▸ Source records

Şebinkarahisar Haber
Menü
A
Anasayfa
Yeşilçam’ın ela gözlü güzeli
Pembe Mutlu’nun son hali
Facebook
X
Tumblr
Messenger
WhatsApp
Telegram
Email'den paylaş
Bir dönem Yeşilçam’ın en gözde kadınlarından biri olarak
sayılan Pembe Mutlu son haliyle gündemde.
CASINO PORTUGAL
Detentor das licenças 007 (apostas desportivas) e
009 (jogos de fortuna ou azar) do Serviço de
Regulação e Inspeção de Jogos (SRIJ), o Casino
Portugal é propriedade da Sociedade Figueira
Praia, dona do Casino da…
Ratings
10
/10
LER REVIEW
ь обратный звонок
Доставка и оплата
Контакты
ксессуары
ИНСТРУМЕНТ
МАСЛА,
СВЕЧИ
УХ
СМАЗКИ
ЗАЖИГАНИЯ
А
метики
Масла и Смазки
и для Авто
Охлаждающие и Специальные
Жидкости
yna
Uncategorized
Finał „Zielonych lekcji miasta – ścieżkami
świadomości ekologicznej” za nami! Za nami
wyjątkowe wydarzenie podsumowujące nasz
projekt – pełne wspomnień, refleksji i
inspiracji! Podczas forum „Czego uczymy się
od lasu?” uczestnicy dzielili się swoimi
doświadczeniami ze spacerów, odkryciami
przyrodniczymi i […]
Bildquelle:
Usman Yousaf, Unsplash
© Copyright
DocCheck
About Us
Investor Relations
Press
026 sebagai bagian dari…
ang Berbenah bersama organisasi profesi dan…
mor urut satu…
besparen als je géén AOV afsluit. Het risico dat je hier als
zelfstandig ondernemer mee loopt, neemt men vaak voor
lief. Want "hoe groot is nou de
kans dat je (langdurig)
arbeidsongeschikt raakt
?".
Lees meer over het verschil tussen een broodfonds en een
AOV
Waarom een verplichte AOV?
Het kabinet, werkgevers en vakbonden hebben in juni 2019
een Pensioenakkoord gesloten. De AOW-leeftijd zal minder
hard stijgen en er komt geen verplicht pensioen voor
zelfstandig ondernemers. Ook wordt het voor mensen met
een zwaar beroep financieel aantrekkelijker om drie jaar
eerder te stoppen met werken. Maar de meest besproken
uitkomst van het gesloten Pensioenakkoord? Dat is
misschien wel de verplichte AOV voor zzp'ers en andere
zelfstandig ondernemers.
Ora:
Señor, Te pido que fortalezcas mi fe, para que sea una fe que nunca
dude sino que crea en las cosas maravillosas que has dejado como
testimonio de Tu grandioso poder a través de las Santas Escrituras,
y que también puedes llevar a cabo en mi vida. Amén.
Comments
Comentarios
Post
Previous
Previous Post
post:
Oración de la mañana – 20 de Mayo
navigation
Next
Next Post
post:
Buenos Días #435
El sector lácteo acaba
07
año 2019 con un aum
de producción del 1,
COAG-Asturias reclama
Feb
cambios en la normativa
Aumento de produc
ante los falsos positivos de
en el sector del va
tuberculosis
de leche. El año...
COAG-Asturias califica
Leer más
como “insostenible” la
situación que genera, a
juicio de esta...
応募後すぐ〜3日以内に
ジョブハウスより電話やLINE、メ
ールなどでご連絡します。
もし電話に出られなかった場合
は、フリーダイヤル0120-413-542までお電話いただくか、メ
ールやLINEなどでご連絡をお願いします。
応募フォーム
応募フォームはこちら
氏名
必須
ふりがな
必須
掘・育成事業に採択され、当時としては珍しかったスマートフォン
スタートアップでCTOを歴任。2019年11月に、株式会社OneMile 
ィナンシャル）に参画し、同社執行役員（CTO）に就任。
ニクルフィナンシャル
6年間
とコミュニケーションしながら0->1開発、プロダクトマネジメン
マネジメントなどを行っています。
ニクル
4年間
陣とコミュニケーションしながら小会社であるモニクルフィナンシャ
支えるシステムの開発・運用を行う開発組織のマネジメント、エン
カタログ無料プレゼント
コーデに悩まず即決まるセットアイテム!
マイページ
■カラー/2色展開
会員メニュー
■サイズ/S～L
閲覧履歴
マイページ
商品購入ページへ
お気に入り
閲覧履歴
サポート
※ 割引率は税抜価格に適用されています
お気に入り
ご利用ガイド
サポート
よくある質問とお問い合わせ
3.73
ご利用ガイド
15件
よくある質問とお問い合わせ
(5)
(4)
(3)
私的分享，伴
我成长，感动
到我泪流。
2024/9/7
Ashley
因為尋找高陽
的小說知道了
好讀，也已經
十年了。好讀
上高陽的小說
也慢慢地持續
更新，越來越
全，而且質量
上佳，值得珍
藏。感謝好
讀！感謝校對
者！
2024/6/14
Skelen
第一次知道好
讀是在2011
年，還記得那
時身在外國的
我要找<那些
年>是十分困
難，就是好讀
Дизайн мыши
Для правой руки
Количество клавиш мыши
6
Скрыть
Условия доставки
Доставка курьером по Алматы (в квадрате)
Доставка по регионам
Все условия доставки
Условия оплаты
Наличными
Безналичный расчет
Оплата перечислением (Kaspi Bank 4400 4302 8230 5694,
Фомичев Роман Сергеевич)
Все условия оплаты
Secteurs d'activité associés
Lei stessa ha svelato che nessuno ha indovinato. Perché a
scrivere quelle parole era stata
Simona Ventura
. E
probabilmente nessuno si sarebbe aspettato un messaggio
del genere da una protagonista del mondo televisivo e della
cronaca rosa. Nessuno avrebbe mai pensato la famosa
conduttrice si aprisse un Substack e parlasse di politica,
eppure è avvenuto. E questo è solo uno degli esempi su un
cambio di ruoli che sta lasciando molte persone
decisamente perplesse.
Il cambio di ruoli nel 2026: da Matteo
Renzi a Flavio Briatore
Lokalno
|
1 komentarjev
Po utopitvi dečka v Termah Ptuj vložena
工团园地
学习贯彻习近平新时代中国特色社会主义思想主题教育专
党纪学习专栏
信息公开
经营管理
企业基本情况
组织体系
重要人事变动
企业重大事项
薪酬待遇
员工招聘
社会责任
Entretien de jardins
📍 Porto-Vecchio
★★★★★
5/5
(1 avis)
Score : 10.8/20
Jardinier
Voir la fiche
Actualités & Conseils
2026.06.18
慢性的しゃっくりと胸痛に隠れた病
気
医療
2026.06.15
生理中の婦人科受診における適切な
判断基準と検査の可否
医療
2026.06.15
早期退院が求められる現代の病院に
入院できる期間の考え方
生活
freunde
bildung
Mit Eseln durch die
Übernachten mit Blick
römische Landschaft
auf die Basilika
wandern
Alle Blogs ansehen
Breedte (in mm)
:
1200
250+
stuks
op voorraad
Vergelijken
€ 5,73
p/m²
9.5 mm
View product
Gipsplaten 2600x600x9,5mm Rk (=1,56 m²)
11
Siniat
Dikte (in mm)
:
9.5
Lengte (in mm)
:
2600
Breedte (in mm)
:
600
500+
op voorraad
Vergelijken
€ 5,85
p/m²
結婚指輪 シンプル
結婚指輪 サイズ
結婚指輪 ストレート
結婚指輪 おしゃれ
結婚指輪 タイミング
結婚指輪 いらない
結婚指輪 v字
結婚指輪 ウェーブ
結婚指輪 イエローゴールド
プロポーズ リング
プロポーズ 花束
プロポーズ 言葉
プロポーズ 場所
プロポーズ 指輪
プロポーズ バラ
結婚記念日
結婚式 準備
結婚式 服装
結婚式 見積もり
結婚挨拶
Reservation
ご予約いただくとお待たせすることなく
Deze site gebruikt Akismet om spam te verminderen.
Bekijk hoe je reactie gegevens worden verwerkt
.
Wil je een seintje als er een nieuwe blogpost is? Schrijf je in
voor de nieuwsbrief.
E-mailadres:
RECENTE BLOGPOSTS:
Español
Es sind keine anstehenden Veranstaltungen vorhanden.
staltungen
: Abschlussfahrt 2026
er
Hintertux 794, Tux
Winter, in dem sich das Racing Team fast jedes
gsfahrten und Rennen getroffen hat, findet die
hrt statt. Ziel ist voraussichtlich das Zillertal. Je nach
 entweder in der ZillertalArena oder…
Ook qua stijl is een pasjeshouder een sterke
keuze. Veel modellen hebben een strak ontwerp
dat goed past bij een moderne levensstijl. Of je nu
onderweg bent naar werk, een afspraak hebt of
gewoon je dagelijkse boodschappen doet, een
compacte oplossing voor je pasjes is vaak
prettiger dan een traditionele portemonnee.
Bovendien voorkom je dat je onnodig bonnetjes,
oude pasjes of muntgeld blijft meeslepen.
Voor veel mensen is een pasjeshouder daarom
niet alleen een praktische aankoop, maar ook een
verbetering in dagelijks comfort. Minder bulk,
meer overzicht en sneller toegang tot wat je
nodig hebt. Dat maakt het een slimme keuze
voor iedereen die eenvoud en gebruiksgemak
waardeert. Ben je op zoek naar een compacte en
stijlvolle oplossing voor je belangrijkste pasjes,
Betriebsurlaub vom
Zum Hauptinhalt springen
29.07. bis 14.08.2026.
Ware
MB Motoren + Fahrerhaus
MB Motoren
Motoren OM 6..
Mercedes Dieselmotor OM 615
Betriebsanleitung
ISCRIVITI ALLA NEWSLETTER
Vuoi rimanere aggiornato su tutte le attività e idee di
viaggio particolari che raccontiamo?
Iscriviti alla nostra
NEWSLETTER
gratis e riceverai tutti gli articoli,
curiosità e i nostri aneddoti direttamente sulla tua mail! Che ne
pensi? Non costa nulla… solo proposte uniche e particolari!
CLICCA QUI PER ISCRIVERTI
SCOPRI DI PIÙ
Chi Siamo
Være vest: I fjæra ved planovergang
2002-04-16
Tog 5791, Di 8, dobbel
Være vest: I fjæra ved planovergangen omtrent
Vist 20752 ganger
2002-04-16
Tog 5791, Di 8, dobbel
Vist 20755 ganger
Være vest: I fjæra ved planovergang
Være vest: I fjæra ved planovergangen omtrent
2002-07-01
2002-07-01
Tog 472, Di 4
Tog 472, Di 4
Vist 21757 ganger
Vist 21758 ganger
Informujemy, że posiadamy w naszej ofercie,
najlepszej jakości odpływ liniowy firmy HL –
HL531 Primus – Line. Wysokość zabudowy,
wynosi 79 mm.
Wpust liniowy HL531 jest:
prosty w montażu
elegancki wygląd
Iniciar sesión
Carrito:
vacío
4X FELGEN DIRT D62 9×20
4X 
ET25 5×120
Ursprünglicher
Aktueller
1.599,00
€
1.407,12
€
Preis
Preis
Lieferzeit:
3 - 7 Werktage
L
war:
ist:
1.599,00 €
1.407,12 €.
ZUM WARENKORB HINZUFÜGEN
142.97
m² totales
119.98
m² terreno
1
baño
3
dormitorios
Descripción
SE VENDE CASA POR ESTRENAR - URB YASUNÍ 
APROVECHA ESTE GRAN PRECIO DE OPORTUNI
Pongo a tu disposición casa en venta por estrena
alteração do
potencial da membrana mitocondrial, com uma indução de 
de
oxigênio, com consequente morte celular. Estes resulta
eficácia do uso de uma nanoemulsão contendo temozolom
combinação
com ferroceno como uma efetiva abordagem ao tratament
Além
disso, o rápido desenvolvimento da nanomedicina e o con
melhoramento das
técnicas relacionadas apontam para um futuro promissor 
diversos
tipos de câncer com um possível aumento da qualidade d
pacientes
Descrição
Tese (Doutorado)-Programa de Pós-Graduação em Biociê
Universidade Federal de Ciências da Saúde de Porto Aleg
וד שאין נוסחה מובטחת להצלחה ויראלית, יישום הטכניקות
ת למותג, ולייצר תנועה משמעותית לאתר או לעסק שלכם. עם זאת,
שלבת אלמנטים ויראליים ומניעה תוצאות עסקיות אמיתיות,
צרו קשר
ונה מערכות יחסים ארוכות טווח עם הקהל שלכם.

▸ Exercise directions
When the line containing "dude sino que" is reached, include it and stop. Until then, output each line of the entries exactly as given, starting from the first.

▸ Answer
Şebinkarahisar Haber
Menü
A
Anasayfa
Yeşilçam’ın ela gözlü güzeli
Pembe Mutlu’nun son hali
Facebook
X
Tumblr
Messenger
WhatsApp
Telegram
Email'den paylaş
Bir dönem Yeşilçam’ın en gözde kadınlarından biri olarak
sayılan Pembe Mutlu son haliyle gündemde.
CASINO PORTUGAL
Detentor das licenças 007 (apostas desportivas) e
009 (jogos de fortuna ou azar) do Serviço de
Regulação e Inspeção de Jogos (SRIJ), o Casino
Portugal é propriedade da Sociedade Figueira
Praia, dona do Casino da…
Ratings
10
/10
LER REVIEW
ь обратный звонок
Доставка и оплата
Контакты
ксессуары
ИНСТРУМЕНТ
МАСЛА,
СВЕЧИ
УХ
СМАЗКИ
ЗАЖИГАНИЯ
А
метики
Масла и Смазки
и для Авто
Охлаждающие и Специальные
Жидкости
yna
Uncategorized
Finał „Zielonych lekcji miasta – ścieżkami
świadomości ekologicznej” za nami! Za nami
wyjątkowe wydarzenie podsumowujące nasz
projekt – pełne wspomnień, refleksji i
inspiracji! Podczas forum „Czego uczymy się
od lasu?” uczestnicy dzielili się swoimi
doświadczeniami ze spacerów, odkryciami
przyrodniczymi i […]
Bildquelle:
Usman Yousaf, Unsplash
© Copyright
DocCheck
About Us
Investor Relations
Press
026 sebagai bagian dari…
ang Berbenah bersama organisasi profesi dan…
mor urut satu…
besparen als je géén AOV afsluit. Het risico dat je hier als
zelfstandig ondernemer mee loopt, neemt men vaak voor
lief. Want "hoe groot is nou de
kans dat je (langdurig)
arbeidsongeschikt raakt
?".
Lees meer over het verschil tussen een broodfonds en een
AOV
Waarom een verplichte AOV?
Het kabinet, werkgevers en vakbonden hebben in juni 2019
een Pensioenakkoord gesloten. De AOW-leeftijd zal minder
hard stijgen en er komt geen verplicht pensioen voor
zelfstandig ondernemers. Ook wordt het voor mensen met
een zwaar beroep financieel aantrekkelijker om drie jaar
eerder te stoppen met werken. Maar de meest besproken
uitkomst van het gesloten Pensioenakkoord? Dat is
misschien wel de verplichte AOV voor zzp'ers en andere
zelfstandig ondernemers.
Ora:
Señor, Te pido que fortalezcas mi fe, para que sea una fe que nunca
dude sino que crea en las cosas maravillosas que has dejado como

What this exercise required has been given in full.